“May I see some identification?” she says.
I take my wallet from my back pocket, pass her the cards. She reads the IDs carefully, one at a time, then hands them back. Again, she gives me a long look, as if deciding whether to talk to me.
“A’right,” she says finally. “You’ll have to come around back, I’m very nearly finished and I want to get these bulbs in before dark.”
I follow her around the house to a sprawling flower garden. Seasonal blooms of pansies and mums fill the space nearest the house, paths of white gravel running between them. The space beyond the house is filled with rosebushes, likely numbering more than a hundred. Most of their blossoms have dropped but I spot several still-vibrant red, orange, yellow, and pink blooms among the rows. Beyond them, the whole mountaintop is bordered by evergreen mountain laurel bushes, their pale pink and white flowers already dropped but their waxy leaves unmistakable.
“Wow,” I breathe, staring at the garden. “This is beautiful.”
“Thank you,” Deena says.
I’ve always been envious of the green-thumbed.
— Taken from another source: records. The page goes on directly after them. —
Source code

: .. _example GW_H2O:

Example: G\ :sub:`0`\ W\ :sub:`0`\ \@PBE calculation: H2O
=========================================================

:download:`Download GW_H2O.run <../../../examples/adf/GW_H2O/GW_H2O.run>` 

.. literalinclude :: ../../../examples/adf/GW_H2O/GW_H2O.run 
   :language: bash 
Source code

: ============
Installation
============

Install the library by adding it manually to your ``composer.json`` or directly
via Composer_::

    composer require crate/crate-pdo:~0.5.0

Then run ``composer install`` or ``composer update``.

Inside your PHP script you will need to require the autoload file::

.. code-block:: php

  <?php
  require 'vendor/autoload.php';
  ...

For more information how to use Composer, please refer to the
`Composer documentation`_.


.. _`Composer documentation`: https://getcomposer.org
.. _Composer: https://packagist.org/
My granny was one of those people who could make anything grow, and clearly this woman has the same talent.
She leads me to one of the nearest beds and kneels beside it, where a bag of bulbs waits next to churned-up black soil.
“So,” she says. “The Andrews boy has hired you?”
“Yes.”
“It’s been a while,” she says. She digs in the soil with a spade and drops a tulip bulb in, covers it over.
“Yes,” I say. “Ten years. I wanted to talk to you because—”
“Because I was there that day. The day Molly was taken.”
“Yes.”
She nods. “Unfortunately, I doubt I’ll remember anything more about it now than I did then. But I’m happy to tell you what I know.”
“Okay. You were Max’s piano teacher. Let’s start there.”
“Yes. Max had just started lessons a few months before. It was his mother’s idea, I believe.”
“Was he good?”
“He wasn’t a prodigy, if that’s what you’re asking. But more patient than the average little boy, I’d say. Less wiggly.”
“And Molly?”
“Goodness, I barely saw her. She was a pretty little girl.”
“Tell me what you remember. About Molly, the family, that day.”
“It was the end of summer,” Deena says. “Unbearably hot. And they had no air-conditioning. They lived in an old farmhouse, you know. Lots of small rooms. It was like a maze. Their piano was in an old dining room at the back of the house, and I believe Molly had been playing in the front of the house, the living room.”
“And their father was at school,” I say.
She digs another hole, plants another bulb.
“As I learned later, yes.”
“And their mother was working in the garden, to the side of the house.”
“Yes.”
“So what happened?” I ask. “When Max came out and found his sister gone.”
“Well, that’s the thing, actually. I’d already left by then,” Deena says. She takes one gardening glove off and pulls a wisp of silvery blond hairback behind her ear. Her fingers are long and elegant and her manicured nails are the color of the inside of a conch shell. “I’d gone out the kitchen door, which was on the side of the house. My car was parked around the side, in their driveway, so it just made the most sense. I always came and went that way. As far as I know, everyone did. Anyway, Max finished his practice and I left. I felt very guilty about it later.”